Most cold email programmes operate on a set of assumptions about what works — assumptions formed by reading the same blog posts, attending the same webinars, and following the same playbooks as every competitor in the space. Without systematic testing, there is no mechanism to separate what actually works for your specific product, market, and prospect profile from what someone else found to work in a different context.
A/B testing in cold email is not about finding universal truths about what works. It is about finding what works for your specific situation. The only way to discover that is to run controlled tests with enough volume to generate statistically meaningful results.
What to Test in Cold Email
- Subject lines. The highest-leverage test in cold email. A 10 percentage point difference in open rate between two subject line formulations will have downstream effects on every metric in your campaign. Test subject line formulas, not just specific subject lines.
- Opening lines. The first sentence after the subject line determines whether the rest of the email gets read. Test different opening line approaches: problem-lead versus observation-lead versus reference-lead.
- Value proposition formulation. Test different ways of expressing the same outcome: "reduces time-to-hire" versus "cuts your recruiting cycle in half" versus "[named customer] went from 45 to 28 days." Same claim, different formulations, measurably different performance.

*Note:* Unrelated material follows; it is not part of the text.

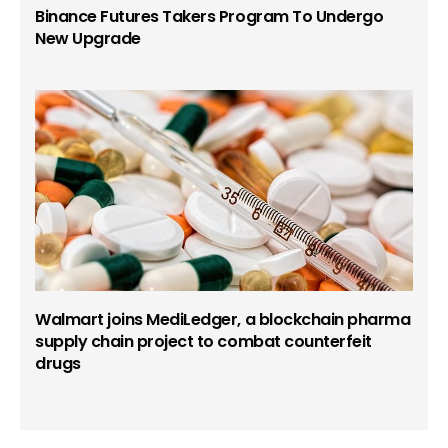
Binance Futures Takers Program To Undergo
New Upgrade
Walmart joins MediLedger, a blockchain pharma
supply chain project to combat counterfeit
drugs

- CTA structure. Test a direct calendar link versus a yes/no question versus a resource offer as the primary CTA. The results often counter the sender's intuition about what should work.
The Statistical Validity Problem
A common testing mistake: declaring a winner after 50 sends per variant. At that volume, the apparent differences between variants are usually noise. Cold email A/B tests need at least 200-300 sends per variant to produce results that are more signal than chance — which means testing requires patience and sufficient list volume to be meaningful.